For Humphrey, the challenge was to appeal to the part of the party where all the deep enthusiasm lay, while also not betraying the president and the party establishment that were giving him the nomination. His success at meeting that challenge was very limited, and in an extremely close election, he lost to Richard Nixon -- and the war ground on for another terrible seven years.

There are important differences between 1968 and today.

1)It is not clear that the passions surrounding inequality and the theft of our democracy are as widespread and intense as those surrounding a war into which America's youth were being drafted to kill and die for what looked like for no good reason.

2)Primaries in 1968 determined only a minority of the delegates to the convention, so it was still possible for the likes of LBJ, John Connally of Texas and Mayor Daly in Chicago to decide the nominee in the backroom, disregarding the preferences expressed by citizens in the primary process.

3)And Hillary is not so inextricably tied to the problem of inequality as Humphrey was to the war.

Nonetheless, Hillary's politics have hardly been the populism of Bernie Sanders. She has strong ties to Wall Street, and she has bridges that she presumably is not eager to burn. She does face the Humphrey danger: that those whose enthusiasm may be essential to her success in a general election may see her more as part of the problem than as part of the solution.

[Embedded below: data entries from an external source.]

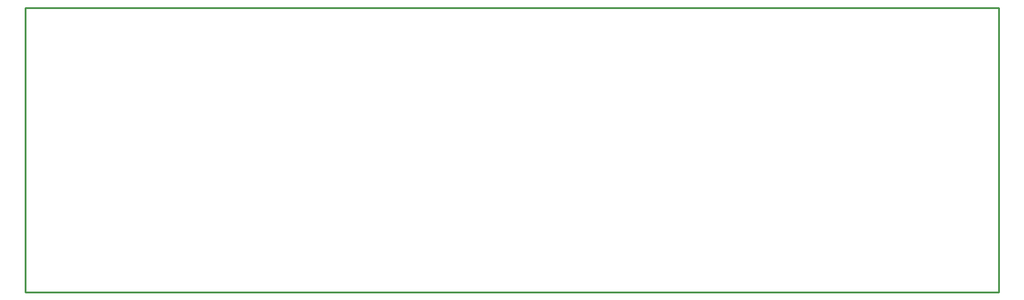
<source format=gbr>
G04 EAGLE Gerber RS-274X export*
G75*
%MOMM*%
%FSLAX34Y34*%
%LPD*%
%IN*%
%IPPOS*%
%AMOC8*
5,1,8,0,0,1.08239X$1,22.5*%
G01*
%ADD10C,0.254000*%


D10*
X-20000Y0D02*
X1350000Y0D01*
X1350000Y400000D01*
X-20000Y400000D01*
X-20000Y0D01*
M02*

</source>
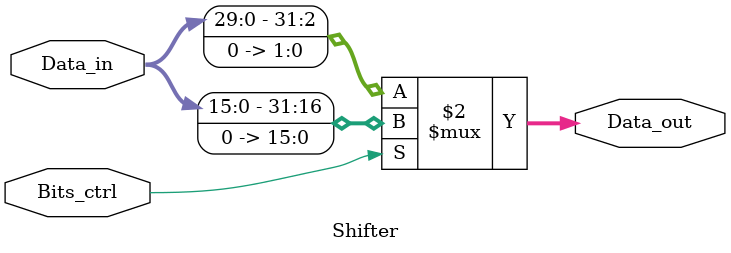
<source format=v>
`timescale 1ns / 1ps
module Shifter(
	input [31:0]Data_in,
	input Bits_ctrl,
	output [31:0]Data_out
    );
	
	assign Data_out = Bits_ctrl == 0 ? {Data_in[29:0],2'b0} : {Data_in[15:0],16'b0};
	
/*	always@(*)begin 
		$display("Data_in = %h, Data_out = %h, Bits_ctrl = %d",Data_in,Data_out,Bits_ctrl);
	end
*/

endmodule

</source>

So, assuming that the Bernie Movement continues to gather strength, it will be interesting to see in the coming months how good Hillary is at adopting -- or co-opting -- those issues that Bernie is using to tap into the political passion that is now becoming visible.

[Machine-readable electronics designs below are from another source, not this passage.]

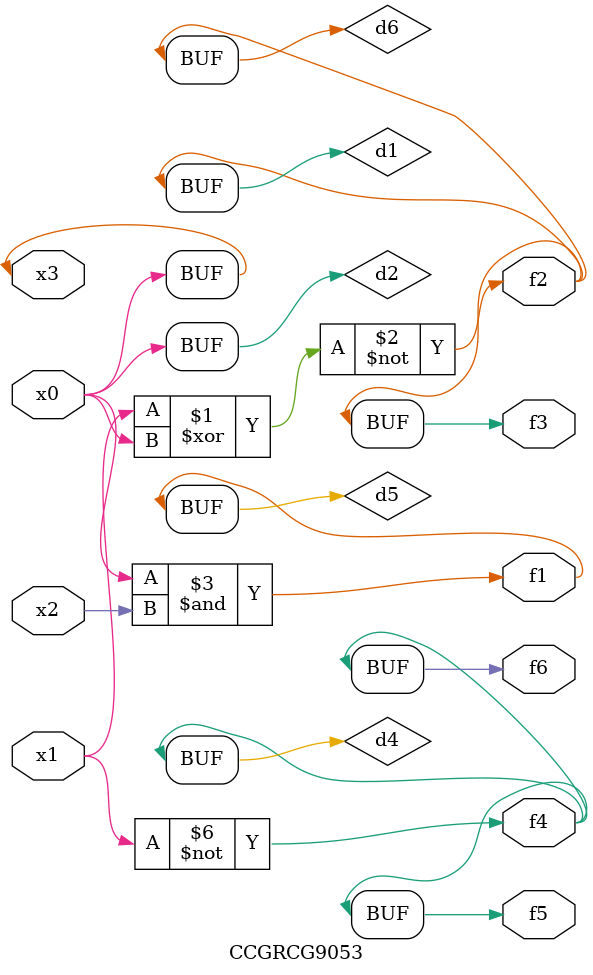
<source format=v>
module CCGRCG9053(
	input x0, x1, x2, x3,
	output f1, f2, f3, f4, f5, f6
);

	wire d1, d2, d3, d4, d5, d6;

	xnor (d1, x1, x3);
	buf (d2, x0, x3);
	nand (d3, x0, x2);
	not (d4, x1);
	nand (d5, d3);
	or (d6, d1);
	assign f1 = d5;
	assign f2 = d6;
	assign f3 = d6;
	assign f4 = d4;
	assign f5 = d4;
	assign f6 = d4;
endmodule

</source>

Will she be convincing in representing herself as someone who will fight against inequality in wealth and power -- convincing enough so that, if she finally secures the nomination, the followers of Bernie are glad to rally around her to defeat the Republicans?

Will she be convincing in representing herself as someone who will lead strongly on the issue of climate change?

On both scores, her own history is mixed. So making that sale will require conveying real conviction, and not just words.

Far more than just Hillary Clinton's fate may depend on how well she succeeds at meeting that challenge. Today's Republicans make Richard Nixon look responsible, and this nation can ill afford having any of these Republican candidates, leading today's atrocious Republican Party, become president.